Nota-se que a sentença de primeiro grau já havia fixado o direito à reparação material, contudo sem fixar os parâmetros exatos para sua mensuração.

É preciso destacar também que a embargante, já realizou apelo sobre este ponto da sentença o qual foi categoricamente rechaçado.

Não configura decisão extra petita o fato de os julgadores de segundo grau balizaram FUNDAMENTADAMENTE E DE ACORDO COM A JURISPRUDÊNCIA ATUAL OS CRITÉRIOS PARA LIQUIDAÇÃO DA CONDENAÇÃO EM DANOS MATERIAIS.

Não houve majoração da condenação de 1° grau,apenas a fixação dos critérios que deverão ser utilizados em sua liquidação.

A sentença, ainda que ilíquida, constitui título executivo, figurando a liquidação como pressuposto para o cumprimento. Ocorre que, em razão da natureza do pedido, ou da falta de elementos nos autos, o juiz profere sentença ilíquida.
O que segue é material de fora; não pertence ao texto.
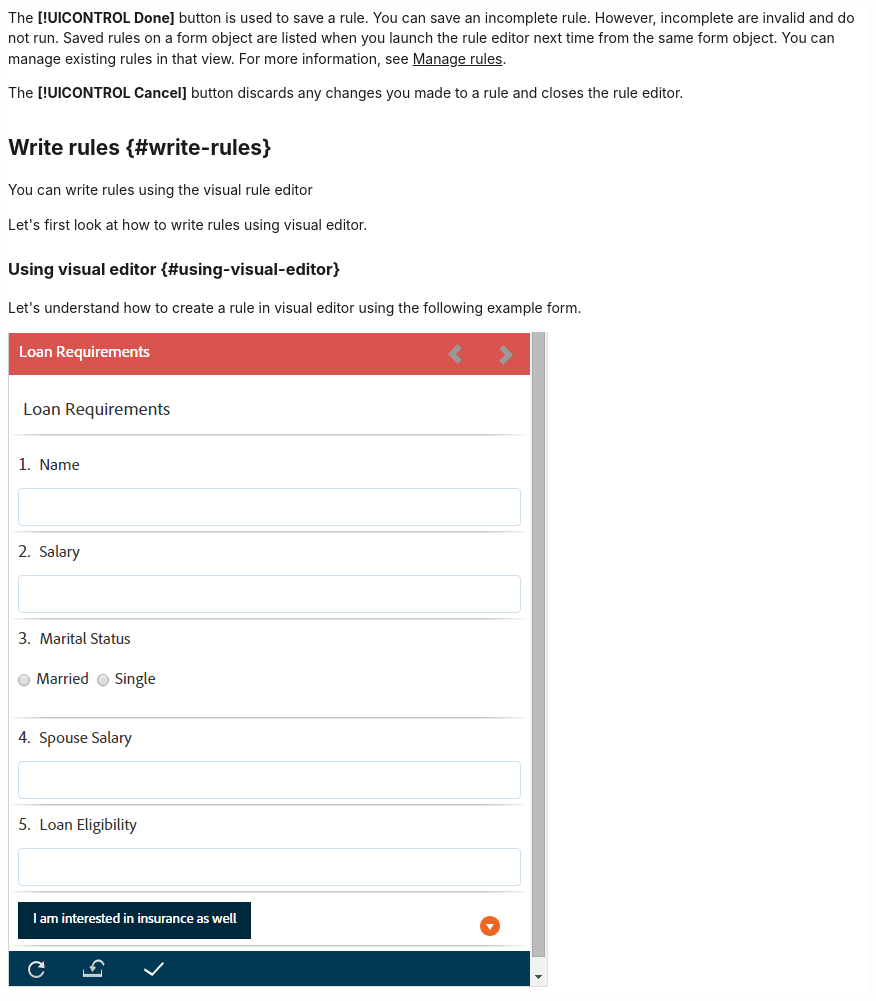 The **[!UICONTROL Done]** button is used to save a rule. You can save an incomplete rule. However, incomplete are invalid and do not run. Saved rules on a form object are listed when you launch the rule editor next time from the same form object. You can manage existing rules in that view. For more information, see [Manage rules](rule-editor.md#p-manage-rules-p).

The **[!UICONTROL Cancel]** button discards any changes you made to a rule and closes the rule editor.

## Write rules {#write-rules}

You can write rules using the visual rule editor 

Let's first look at how to write rules using visual editor.

### Using visual editor {#using-visual-editor}

Let's understand how to create a rule in visual editor using the following example form.

![Create-rule-example](assets/create-rule-example.png)
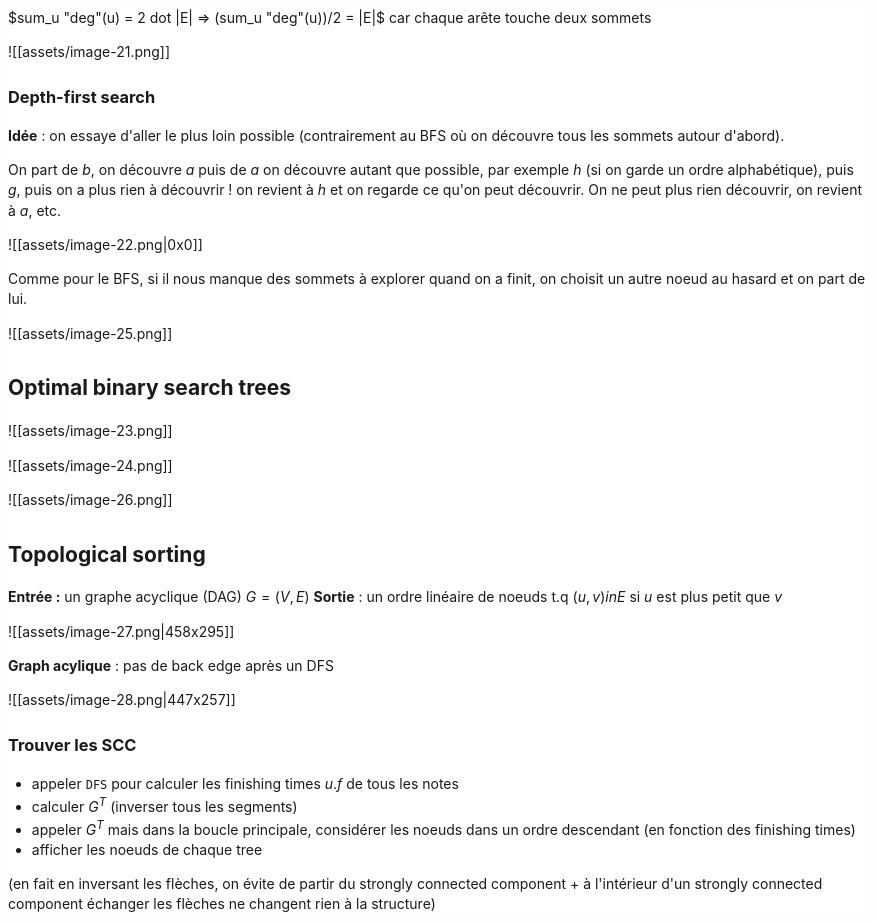 $sum_u "deg"(u) = 2 dot |E| => (sum_u "deg"(u))/2 = |E|$
car chaque arête touche deux sommets

![[assets/image-21.png]]

### Depth-first search

**Idée** : on essaye d'aller le plus loin possible (contrairement au BFS où on découvre tous les sommets autour d'abord).

On part de $b$, on découvre $a$ puis de $a$ on découvre autant que possible, par exemple $h$ (si on garde un ordre alphabétique), puis $g$, puis on a plus rien à découvrir ! on revient à $h$ et on regarde ce qu'on peut découvrir. On ne peut plus rien découvrir, on revient à $a$, etc.

![[assets/image-22.png|0x0]]

Comme pour le BFS, si il nous manque des sommets à explorer quand on a finit, on choisit un autre noeud au hasard et on part de lui.

![[assets/image-25.png]]


## Optimal binary search trees

![[assets/image-23.png]]

![[assets/image-24.png]]

![[assets/image-26.png]]

## Topological sorting

**Entrée :** un graphe acyclique (DAG) $G = (V, E)$
**Sortie** : un ordre linéaire de noeuds t.q $(u, v) in E$ si $u$ est plus petit que $v$

![[assets/image-27.png|458x295]]

**Graph acylique** : pas de back edge après un DFS

![[assets/image-28.png|447x257]]

### Trouver les SCC

- appeler `DFS` pour calculer les finishing times $u.f$ de tous les notes
- calculer $G^T$ (inverser tous les segments)
- appeler $G^T$ mais dans la boucle principale, considérer les noeuds dans un ordre descendant (en fonction des finishing times)
- afficher les noeuds de chaque tree

(en fait en inversant les flèches, on évite de partir du strongly connected component + à l'intérieur d'un strongly connected component échanger les flèches ne changent rien à la structure)
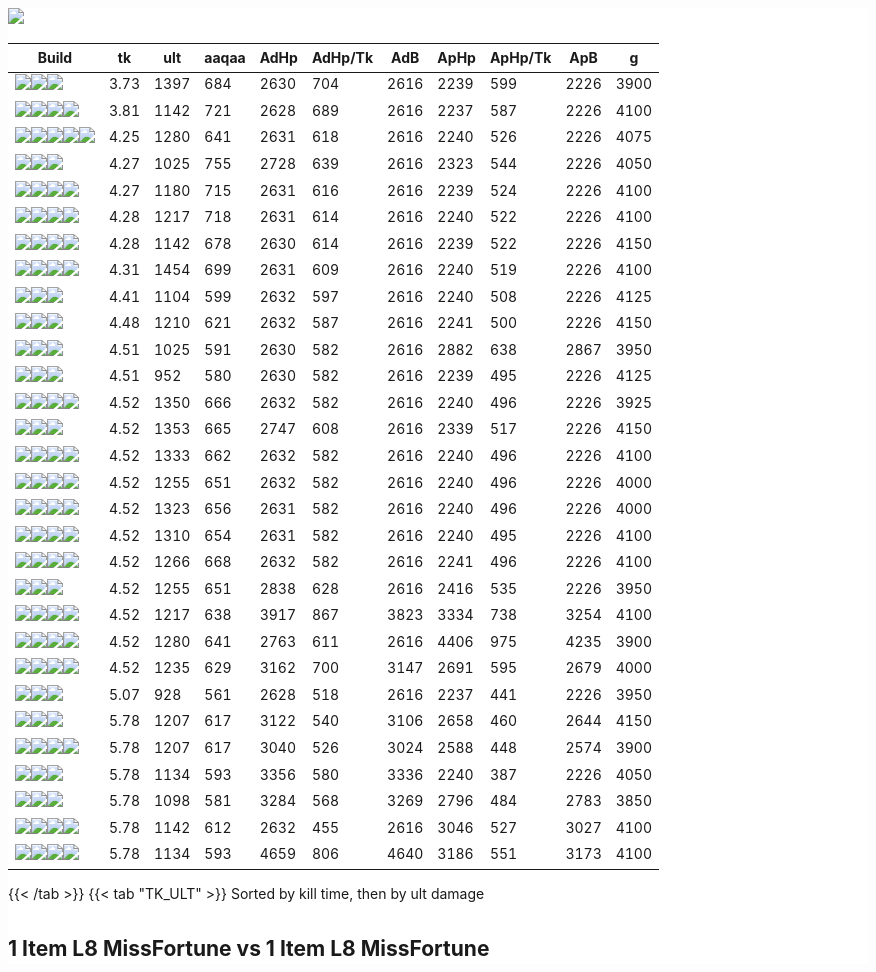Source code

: ![](/StatMods/StatModsArmorIcon.png)





 Build |tk|ult|aaqaa|AdHp|AdHp/Tk|AdB|ApHp|ApHp/Tk|ApB|g
-|-|-|-|-|-|-|-|-|-|-
![](/item/3142.png)![](/item/1055.png)![](/item/1036.png)|3.73|1397|684|2630|704|2616|2239|599|2226|3900
![](/item/6672.png)![](/item/1001.png)![](/item/1055.png)![](/item/1036.png)|3.81|1142|721|2628|689|2616|2237|587|2226|4100
![](/item/3006.png)![](/item/1055.png)![](/item/1038.png)![](/item/1037.png)![](/item/1036.png)|4.25|1280|641|2631|618|2616|2240|526|2226|4075
![](/item/3153.png)![](/item/1001.png)![](/item/1055.png)|4.27|1025|755|2728|639|2616|2323|544|2226|4050
![](/item/3087.png)![](/item/1001.png)![](/item/1055.png)![](/item/1036.png)|4.27|1180|715|2631|616|2616|2239|524|2226|4100
![](/item/3095.png)![](/item/1001.png)![](/item/1055.png)![](/item/1036.png)|4.28|1217|718|2631|614|2616|2240|522|2226|4100
![](/item/3094.png)![](/item/1055.png)![](/item/1036.png)![](/item/1036.png)|4.28|1142|678|2630|614|2616|2239|522|2226|4150
![](/item/6676.png)![](/item/1001.png)![](/item/1055.png)![](/item/1036.png)|4.31|1454|699|2631|609|2616|2240|519|2226|4100
![](/item/3046.png)![](/item/1055.png)![](/item/1037.png)|4.41|1104|599|2632|597|2616|2240|508|2226|4125
![](/item/6695.png)![](/item/1055.png)![](/item/3006.png)|4.48|1210|621|2632|587|2616|2241|500|2226|4150
![](/item/3091.png)![](/item/1001.png)![](/item/1055.png)|4.51|1025|591|2630|582|2616|2882|638|2867|3950
![](/item/3085.png)![](/item/1055.png)![](/item/1037.png)|4.51|952|580|2630|582|2616|2239|495|2226|4125
![](/item/3179.png)![](/item/1001.png)![](/item/1055.png)![](/item/1037.png)|4.52|1350|666|2632|582|2616|2240|496|2226|3925
![](/item/3074.png)![](/item/1001.png)![](/item/1055.png)|4.52|1353|665|2747|608|2616|2339|517|2226|4150
![](/item/6696.png)![](/item/1001.png)![](/item/1055.png)![](/item/1036.png)|4.52|1333|662|2632|582|2616|2240|496|2226|4100
![](/item/3508.png)![](/item/1001.png)![](/item/1055.png)![](/item/1036.png)|4.52|1255|651|2632|582|2616|2240|496|2226|4000
![](/item/3004.png)![](/item/1001.png)![](/item/1055.png)![](/item/1036.png)|4.52|1323|656|2631|582|2616|2240|496|2226|4000
![](/item/6693.png)![](/item/1001.png)![](/item/1055.png)![](/item/1036.png)|4.52|1310|654|2631|582|2616|2240|495|2226|4100
![](/item/3033.png)![](/item/1001.png)![](/item/1055.png)![](/item/1036.png)|4.52|1266|668|2632|582|2616|2241|496|2226|4100
![](/item/3072.png)![](/item/1001.png)![](/item/1055.png)|4.52|1255|651|2838|628|2616|2416|535|2226|3950
![](/item/6673.png)![](/item/1001.png)![](/item/1055.png)![](/item/1036.png)|4.52|1217|638|3917|867|3823|3334|738|3254|4100
![](/item/3156.png)![](/item/1001.png)![](/item/1055.png)![](/item/1036.png)|4.52|1280|641|2763|611|2616|4406|975|4235|3900
![](/item/3814.png)![](/item/1001.png)![](/item/1055.png)![](/item/1036.png)|4.52|1235|629|3162|700|3147|2691|595|2679|4000
![](/item/3115.png)![](/item/1001.png)![](/item/1055.png)|5.07|928|561|2628|518|2616|2237|441|2226|3950
![](/item/3161.png)![](/item/1001.png)![](/item/1055.png)|5.78|1207|617|3122|540|3106|2658|460|2644|4150
![](/item/6609.png)![](/item/1001.png)![](/item/1055.png)![](/item/1036.png)|5.78|1207|617|3040|526|3024|2588|448|2574|3900
![](/item/6333.png)![](/item/1001.png)![](/item/1055.png)|5.78|1134|593|3356|580|3336|2240|387|2226|4050
![](/item/3071.png)![](/item/1001.png)![](/item/1055.png)|5.78|1098|581|3284|568|3269|2796|484|2783|3850
![](/item/3139.png)![](/item/1001.png)![](/item/1055.png)![](/item/1036.png)|5.78|1142|612|2632|455|2616|3046|527|3027|4100
![](/item/3026.png)![](/item/1001.png)![](/item/1055.png)![](/item/1036.png)|5.78|1134|593|4659|806|4640|3186|551|3173|4100
{{< /tab >}}
{{< tab "TK_ULT" >}}
Sorted by kill time, then by ult damage
## 1 Item L8 MissFortune vs 1 Item L8 MissFortune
Sentença ilíquida é a que, não obstante acertar a relação jurídica (torna certa a obrigação de indenizar, v.g. ), não determina o valor ou não individua o objeto da condenação.

Nos presentes autos não há permissivo legal para prolação de acórdão ilíquido, pois existem nos autos e na jurisprudência elementos suficientes para que se evite uma sentença ilíquida, portanto é dever do órgão colegiado fixar os parâmetros para mensuração dos danos materiais, a fim de garantir a efetividade do jurisdicionado concedido.

Nas ações relativas à obrigação de pagar quantia, segundo os termos do artigo 491 do Código de Processo Civil, a sentença, em regra, deve ser líquida.

Determina-se, ainda, ao juiz ou tribunal o dever de especificar, na sentença ou no acórdão que impuser condenação (parágrafo 2° do artigo 491) , tanto quanto possível, a extensão da obrigação, vale dizer, o valor líquido, e, ainda, os critérios da respectiva atualização, ou seja, "o índice de correção monetária, a taxa de juros, o termo inicial de ambos e a periodicidade da capitalização dos juros".

E mesmo que já reconhecido, com foro de irreversibilidade,o direito em si, é certo que a sua materialização em favor do credor deve ser garantida pela sentença ou acórdão

Logo, a tutela jurisdicional também deve assegurar a existência de instrumentos para se mensurar uma condenação ilíquida e obter o seu adimplemento de maneira adequada, inclusive viabilizando ao devedor/condenado que se insurja contra os eventuais excessos e incorreções.

Não é preciso frisar que a mens legislatoris , no sentido de evitar a prolação de sentenças ilíquidas, merece os maiores encômios, simplesmente porque, com essa providencial determinação, evitar-se-á enorme e interminável discussão que, na maioria das vezes, eclode ao ensejo da liquidação acerca dos cálculos apresentados pelo exequente, e que, não raro, chega a se prolongar até a fase de cumprimento de sentença.

Ora, inverídica a alegação de que o Órgão Colegiado, em sua decisão, gerou obscuridade ao balizar os critérios de apuração do dano material.

O órgão colegiado assim o fez por dever de ofício, evitando uma sentença ilíquida que iria gerar obstáculos gigantescos para a concretização do direito da embargada, uma vez que como é nítido analisando os autos a embargante pretende protelar o cumprimento de sua obrigação.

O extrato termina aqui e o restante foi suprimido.